Svenonius, Elaine. THE INTELLECTUAL FOUNDATION OF INFORMATION ORGANIZATION. (Cambridge, Mass.: MIT Press, 2000)
"Information Organization", pages 1-14.
"Bibliographic Objectives", pages 15-30.
Rosenfeld, Louis and Peter Morville. INFORMATION ARCHITECTURE FOR THE WORLD WIDE WEB. (Sebastopol, Calif.: O’Reilly, 1998)
"Organizing Information", pages 22-46.
The instructor will distribute additional readings in class.
The individual project will be detailed on a separate sheet. Core components of the project include:
Application Points Draft Due
|
Non-bibliographical organizational problem |
20 |
June 15, 2002 |
|
Bibliographic description |
10 |
June 15, 2002 |
|
Subject headings, thesauri, indexes |
20 |
June 22, 2002 |
|
Classification |
10 |
June 22, 2002 |
|
User Perspectives and searching |
20 |
June 29, 2002 |
|
Final project and debriefing |
20 |
Options below |
Options for final project submission:
Option One: June 30, 2002 (In class submission)

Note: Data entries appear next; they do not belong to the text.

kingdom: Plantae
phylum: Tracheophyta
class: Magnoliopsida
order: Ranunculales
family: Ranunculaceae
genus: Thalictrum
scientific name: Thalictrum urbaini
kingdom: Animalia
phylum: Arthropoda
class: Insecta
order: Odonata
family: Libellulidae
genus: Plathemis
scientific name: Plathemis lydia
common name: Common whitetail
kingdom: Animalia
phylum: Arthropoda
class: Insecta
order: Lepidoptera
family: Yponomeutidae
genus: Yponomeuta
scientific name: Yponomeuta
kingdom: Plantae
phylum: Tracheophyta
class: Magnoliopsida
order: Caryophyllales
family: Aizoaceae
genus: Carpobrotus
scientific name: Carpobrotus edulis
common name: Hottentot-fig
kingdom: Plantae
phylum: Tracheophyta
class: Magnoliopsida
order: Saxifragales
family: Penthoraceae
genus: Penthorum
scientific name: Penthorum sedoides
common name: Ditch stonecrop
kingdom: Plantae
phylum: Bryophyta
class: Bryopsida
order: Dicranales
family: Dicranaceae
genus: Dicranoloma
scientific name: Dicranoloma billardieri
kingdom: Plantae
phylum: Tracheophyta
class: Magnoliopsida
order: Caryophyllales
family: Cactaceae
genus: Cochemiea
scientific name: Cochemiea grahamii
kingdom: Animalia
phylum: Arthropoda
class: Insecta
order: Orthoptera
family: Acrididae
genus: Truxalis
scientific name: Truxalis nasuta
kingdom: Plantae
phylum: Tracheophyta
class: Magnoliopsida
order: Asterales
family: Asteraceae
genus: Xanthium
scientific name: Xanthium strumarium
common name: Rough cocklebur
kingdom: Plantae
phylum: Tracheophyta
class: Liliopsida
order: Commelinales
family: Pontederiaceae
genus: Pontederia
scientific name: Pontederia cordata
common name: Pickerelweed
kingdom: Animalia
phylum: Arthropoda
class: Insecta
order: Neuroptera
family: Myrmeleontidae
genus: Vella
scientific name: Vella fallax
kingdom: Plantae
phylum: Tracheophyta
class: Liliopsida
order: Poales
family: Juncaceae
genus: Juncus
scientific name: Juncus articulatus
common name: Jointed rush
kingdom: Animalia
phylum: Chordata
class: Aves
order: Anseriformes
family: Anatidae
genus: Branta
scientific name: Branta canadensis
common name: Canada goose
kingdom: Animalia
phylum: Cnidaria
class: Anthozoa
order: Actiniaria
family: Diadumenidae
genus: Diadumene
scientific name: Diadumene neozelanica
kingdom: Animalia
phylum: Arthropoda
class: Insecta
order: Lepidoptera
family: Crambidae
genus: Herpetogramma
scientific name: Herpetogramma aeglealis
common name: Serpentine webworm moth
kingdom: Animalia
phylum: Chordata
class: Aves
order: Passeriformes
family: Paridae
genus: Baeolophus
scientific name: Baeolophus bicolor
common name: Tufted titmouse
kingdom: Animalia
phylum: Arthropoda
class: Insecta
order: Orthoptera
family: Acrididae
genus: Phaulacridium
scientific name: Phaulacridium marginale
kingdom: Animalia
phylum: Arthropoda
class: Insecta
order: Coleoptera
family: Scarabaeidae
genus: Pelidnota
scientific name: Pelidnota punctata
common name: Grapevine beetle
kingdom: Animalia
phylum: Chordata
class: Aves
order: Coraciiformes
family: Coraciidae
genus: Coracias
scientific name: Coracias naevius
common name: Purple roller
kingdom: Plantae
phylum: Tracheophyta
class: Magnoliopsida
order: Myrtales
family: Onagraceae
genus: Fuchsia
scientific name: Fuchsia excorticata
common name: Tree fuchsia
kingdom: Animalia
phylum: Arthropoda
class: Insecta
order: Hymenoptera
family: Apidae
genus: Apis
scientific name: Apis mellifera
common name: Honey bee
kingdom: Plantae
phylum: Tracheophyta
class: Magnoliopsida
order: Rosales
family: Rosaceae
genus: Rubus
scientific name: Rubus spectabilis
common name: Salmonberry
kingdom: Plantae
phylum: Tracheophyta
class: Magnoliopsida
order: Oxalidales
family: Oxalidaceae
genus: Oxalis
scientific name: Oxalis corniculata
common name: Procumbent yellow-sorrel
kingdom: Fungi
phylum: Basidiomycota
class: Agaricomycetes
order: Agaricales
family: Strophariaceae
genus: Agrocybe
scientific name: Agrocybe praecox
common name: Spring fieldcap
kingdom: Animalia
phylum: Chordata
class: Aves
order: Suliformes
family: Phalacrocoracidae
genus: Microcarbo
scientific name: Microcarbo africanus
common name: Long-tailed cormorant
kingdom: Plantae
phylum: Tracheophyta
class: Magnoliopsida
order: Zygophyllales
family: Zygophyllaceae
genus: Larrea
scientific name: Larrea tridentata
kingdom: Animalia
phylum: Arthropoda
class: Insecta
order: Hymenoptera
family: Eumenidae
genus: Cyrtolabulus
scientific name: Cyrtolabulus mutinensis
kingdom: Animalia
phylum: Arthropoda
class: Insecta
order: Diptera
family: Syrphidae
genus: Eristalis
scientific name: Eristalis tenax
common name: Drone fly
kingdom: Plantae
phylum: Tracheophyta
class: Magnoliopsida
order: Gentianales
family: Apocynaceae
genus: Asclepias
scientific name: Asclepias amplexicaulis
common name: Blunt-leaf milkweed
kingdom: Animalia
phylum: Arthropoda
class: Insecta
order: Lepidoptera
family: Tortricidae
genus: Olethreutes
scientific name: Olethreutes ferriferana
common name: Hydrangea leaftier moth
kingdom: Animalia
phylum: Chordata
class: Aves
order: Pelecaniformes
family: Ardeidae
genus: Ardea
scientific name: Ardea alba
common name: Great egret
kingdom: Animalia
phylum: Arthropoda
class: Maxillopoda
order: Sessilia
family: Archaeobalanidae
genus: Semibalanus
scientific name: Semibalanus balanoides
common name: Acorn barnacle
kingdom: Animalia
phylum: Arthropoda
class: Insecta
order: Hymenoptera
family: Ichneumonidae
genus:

Option Two: July 03, 2002 by US PRIORITY MAIL only. No e-mail attachments. SASE with sufficient postage required. (Final day for Summer Session I)
Project detailed on separate handout.
Methodology:
This course will be conducted through lecture, class discussion, in-class exercises and an individual project. The instructor retains the option to examine on course content. Participation is required.
Grading:
Grading Scale:
|
A |
93+ |
|
B |
86-92 |
|
C |
78-85 |
|
D |
70-77 |
|
F |
69 and below |
|
*** |
***************** |
Attendance is required in order to get an "A" in the class. Classes begin promptly at 9:00 a.m. and end promptly at 5:30 p.m. Office hours before class, during lunch hour, and immediately after class preferred.
Organization of Course Topics:
The course is divided into three sections.
Section I:
Readings:
Borges "The Library of Babel"
Rowley pages 3-92
Borgman "Access to information", p. 53-80.
Svenonius "Information organization", p. 1-14; "Bibliographic objectives", p. 15-30.
Rosenfeld "Organizing information", p. 22-46.
Class Handouts (examples, exercises, discussion points)
Section II:
Readings:
Rowley pages 52-271
Borgman "Why are digital libraries hard to use", p. 117-141
Winchester "Roget and his brilliant, unrivaled, malign, and detestable thesaurus", The Atlantic Monthly, May 2001 [Available through WWW, UMI Proquest]
Petroski "Order, order", p. 233-252 in THE BOOK ON THE BOOKSHELF (New York: Knopf, 1999) [will bring to class]
Class Handouts (examples, exercises, discussion points)
Section III:
Readings:
Rowley pages 275-391
Class Handouts (examples, exercises, discussion points)
Students are invited to bring additional readings and examples from research projects.